Abstract sourced from PubMed (NCBI) for the cited record. See the original publication for the authoritative version.
Summary
Argatroban in Patients With Acute Ischemic Stroke With Early Neurological Deterioration: A Randomized Clinical Trial.
Why This Matters for Hirudotherapy
This open-label, blinded-endpoint randomized trial in 628 patients with acute ischemic stroke and early neurological deterioration found that adding intravenous argatroban, a direct thrombin inhibitor, to antiplatelet therapy increased good 90-day functional outcomes (80.5% versus 73.3%; risk ratio 1.10, 95% CI 1.01-1.20) without a significant rise in symptomatic intracranial hemorrhage.

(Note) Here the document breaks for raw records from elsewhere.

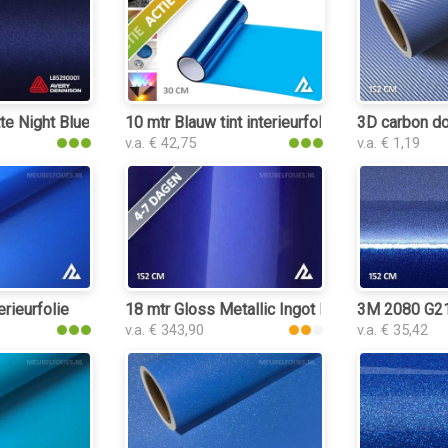
ieurfolie
 Night Blue Metallic interieurfolie
10 mtr Blauw tint interieurfolie
3D carbon do
v.a. € 42,75
v.a. € 1,19
erieurfolie
18 mtr Gloss Metallic Ingot Blue 3149 interieu
3M 2080 G217
v.a. € 343,90
v.a. € 35,42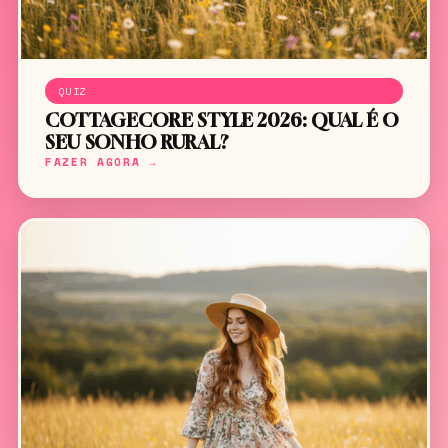
QUIZ
COTTAGECORE STYLE 2026: QUAL É O
SEU SONHO RURAL?
FAZER AGORA →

Its relevance to ASH lies in mechanism: argatroban validates direct thrombin inhibition as a clinically meaningful antithrombotic strategy, the same target class as hirudin, the leech-derived thrombin inhibitor that anchors the medicinal-leech secretome drug-discovery narrative. However, argatroban is a synthetic small molecule, not a leech product, and this single open-label trial in a specific stroke population does not by itself establish a clinical benefit for hirudin or for hirudotherapy.
Citation
Argatroban in Patients With Acute Ischemic Stroke With Early Neurological Deterioration: A Randomized Clinical Trial.